▸ **Study questions**
(a) Answer these questions from the post about running a marathon fasted:
(i) For how long has the writer followed a paleo diet?
(ii) In what state does the writer want to run the marathon?
(iii) When is the writer's marathon?
(b) Please extend the post about running a marathon fasted with a few more sentences, picking up right after its last line.

▸ **Text provided**
########################################

I am going to go for my first full marathon ever this weekend. Being a paleo for the last 2 years, I have been thinking of doing an experiment on myself during my run: I want to go marathon in a fasted state, hoping that I can tap into fat burning mode during the race. Help me hack this idea, please. Of course, by asking this question, I, or shall I say, we, have crossed the topic of 'chronic cardio' or 'running is not paleo' talks. I respect people from this camp, but I got a race I want to run now.

########################################

Page text data extracted:

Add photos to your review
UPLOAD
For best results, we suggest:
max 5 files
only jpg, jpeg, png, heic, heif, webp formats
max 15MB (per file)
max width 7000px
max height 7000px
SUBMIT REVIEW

########################################

▸ **Outputs by task**
(a)
(i) For the last 2 years.
(ii) In a fasted state.
(iii) This weekend.

(b)
Now a little bit of my background: I have been paleo for 2 years and lost 35 lbs in the early months of it. Ketosis is not new for me. I sometimes IF randomly, 16/8. For my marathon training, I have been running regularly with long runs on the weekends up to 20 miles. My training is a bastard version of Hal Higdon's novice 2, some skipping short runs and focus on the long weekend runs. During those long runs, I fuel myself with non paleo stuff: Bagels/white bread toast before run, Cliff shots every 30-40 minutes, and Nuun electrolytes. Performance wise, I always feel miserable in the last 2-3 miles of these long runs, and took a day to recover. I don't know why why it didn't click at me during those run to fully harness the paleo force, but after reading Anthony's comment in [this thread], I decided to try run in fasted state. Because I am already in tapering mode on my training, I was able to run 3-4 times fasted up to 9 miles. I felt great on those runs, and recovered quickly.
Now, help me consider if this is a feasible idea. Right now I am planning to eat light paleo dinner the night before the race, skip breakfast and then run. I will start eating cliff bars at mile 6-9, only if I am hungry. For hydration, I'll carry my own electrolyte water and add extra water from the stations. Further ideas on mid race fueling is also appreciated.
I wouldn't skip breakfast. At the very least eat a big protein and fat (especially coconut oil) breakfast. More likely I'd go for that plus a couple of mashed sweet potatoes with a ton of butter.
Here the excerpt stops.